After defining the regular expression, the function `t_MAXDEF` has some <em style="color:blue">action code</em> that is used to extract the maximal number of points form the token value and store this number in the variable `t.lexer.name`.  Furthermore, we initialize the student name to the empty string.

In [7]:
def t_MAXDEF(t):
    r'MaxPoints\s=\s[1-9][0-9]*'
    t.lexer.max_points = int(t.value[12:])
    t.lexer.name       = ''
    return t

The token `NAME` matches the name of a student followed by a colon.  In general, a student name can be any sequence of letters that contain optional hypens and blanks.

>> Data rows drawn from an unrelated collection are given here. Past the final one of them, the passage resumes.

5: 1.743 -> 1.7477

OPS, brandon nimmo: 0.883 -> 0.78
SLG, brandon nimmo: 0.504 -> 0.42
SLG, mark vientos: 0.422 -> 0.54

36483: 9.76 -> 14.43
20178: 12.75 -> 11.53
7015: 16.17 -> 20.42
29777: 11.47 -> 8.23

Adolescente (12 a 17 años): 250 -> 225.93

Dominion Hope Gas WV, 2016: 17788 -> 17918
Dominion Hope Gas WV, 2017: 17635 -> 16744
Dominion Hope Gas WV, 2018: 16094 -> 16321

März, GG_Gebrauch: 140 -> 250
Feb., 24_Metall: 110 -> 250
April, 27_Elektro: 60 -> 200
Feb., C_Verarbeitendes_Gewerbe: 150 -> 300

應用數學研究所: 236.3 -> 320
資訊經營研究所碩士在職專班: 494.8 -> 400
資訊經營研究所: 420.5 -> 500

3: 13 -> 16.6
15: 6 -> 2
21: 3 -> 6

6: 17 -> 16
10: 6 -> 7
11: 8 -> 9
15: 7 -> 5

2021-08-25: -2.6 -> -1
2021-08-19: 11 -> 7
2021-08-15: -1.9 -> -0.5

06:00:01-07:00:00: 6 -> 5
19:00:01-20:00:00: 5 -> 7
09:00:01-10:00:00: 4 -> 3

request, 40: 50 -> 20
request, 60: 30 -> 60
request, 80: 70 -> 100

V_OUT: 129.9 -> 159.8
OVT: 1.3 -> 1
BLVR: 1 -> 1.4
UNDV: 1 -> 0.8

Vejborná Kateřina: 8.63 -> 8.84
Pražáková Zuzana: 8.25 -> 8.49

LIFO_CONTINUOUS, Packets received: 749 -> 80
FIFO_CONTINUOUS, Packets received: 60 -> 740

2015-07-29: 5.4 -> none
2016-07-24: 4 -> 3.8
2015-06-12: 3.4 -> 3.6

We have to reset the sum of points that is stored in `lexer.sum_points`to `0`.

In [8]:
def t_NAME(t):
    r'[a-zA-Z- ]+:'
    t.lexer.name = t.value[:-1]
    t.lexer.sum_points = 0
    return t

The token `NUMBER`matches a natural number.  We have to convert the value, which initially is a string of digits, into an integer.  Furthermore, this value is the added to the number of point the current student has achieved.

In [9]:
def t_NUMBER(t):
    r'0|[1-9][0-9]*'
    t.value = int(t.value)
    t.lexer.sum_points += t.value
    return t

The token `IGNORE` matches a line that contains only whitespace.  In order to keep track of line numbers we have to increment `lexer.lineno`.  However, we do not return a token at the end of the function.  Hence, an empty line is silently discarded.

In [10]:
def t_IGNORE(t):
    r'^[\s\t]*\n'
    t.lexer.lineno += 1

The token `LINEBREAK` matches a newlince character `\n`.  If a student name is defined, then we output the result for this student.  Note that we set `lexer.name` back to the empty string once we have processed the student.
This allows for empty lines between different students.

In [11]:
def t_LINEBREAK(t):
    r'\n'
    t.lexer.lineno += 1
    if t.lexer.name != '':
        print(f'{t.lexer.name} has {t.lexer.sum_points} points and the mark {round(mark(t.lexer), 2)}.')
    t.lexer.name = ''

The string `t_ignore` specifies those characters that should be ignored.  Note that this string is **not** interpreted as a regular expression.  It is just a a string of <em style="color:blue">single characters</em>.  These characters are allowed to occur as part of other tokens, but when they occur on their own and would otherwise generate a scanning error, they are silently discarded instead of triggering an error. 

In [12]:
t_ignore  = '- \t'

The function `t_error` is called when a substring at the beginning of the input can not be matched by any of the regular expressions defined in the various tokens.  In our implementation we print the first character that could not be matched, discard this character and continue.

In [13]:
def t_error(t):
    print(f"Illegal character '{t.value[0]}'")
    t.lexer.skip(1)

The line below is necessary to trick `ply.lex` into assuming this program is written in an ordiary python file instead of a *Jupyter notebook*.

In [14]:
__file__ = 'main'

The line below generates the scanner.

In [15]:
lexer = lex.lex()

Next, we feed an input string into the generated scanner.

In [16]:
lexer.input(data)

In order to scan the data that we provided in the last line, we iterate over all tokens generated by our scanner.

In [17]:
def scan(lexer):
    for t in lexer:
        pass

In [18]:
scan(lexer)

Jim Smith has 43 points and the mark 2.7.
John Slow has 10 points and the mark 6.0.
Susi Sorglos has 57 points and the mark 1.3.